[[ Records provided open ]]
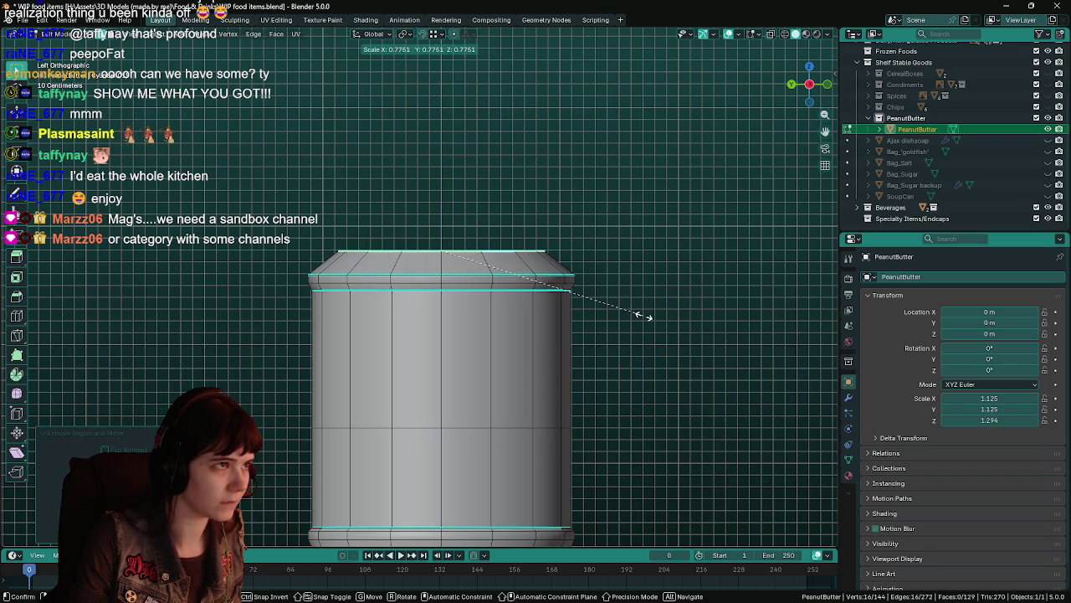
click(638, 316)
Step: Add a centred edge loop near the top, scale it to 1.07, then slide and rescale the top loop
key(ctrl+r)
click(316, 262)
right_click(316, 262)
[[ Records provided closed ]]
[[ Records provided open ]]
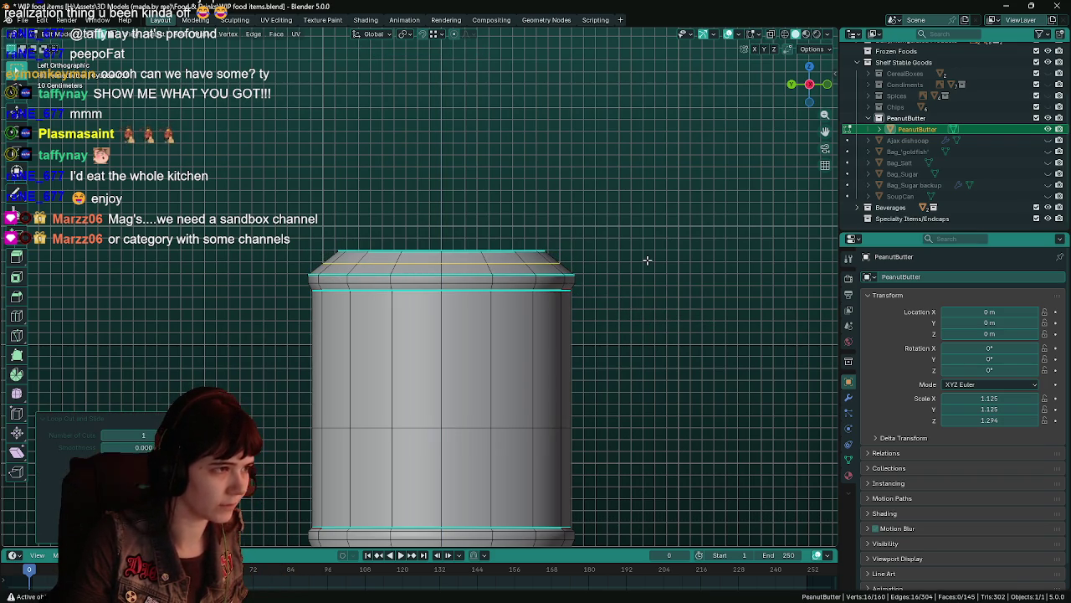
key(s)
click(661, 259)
[[ Records provided closed ]]
• Exercise:
Reproduce the entries above exactly, but only the lines between the line holding "click(638, 316)" and the line holding "right_click(316, 262)", inclusive.

• Written response:
click(638, 316)
Step: Add a centred edge loop near the top, scale it to 1.07, then slide and rescale the top loop
key(ctrl+r)
click(316, 262)
right_click(316, 262)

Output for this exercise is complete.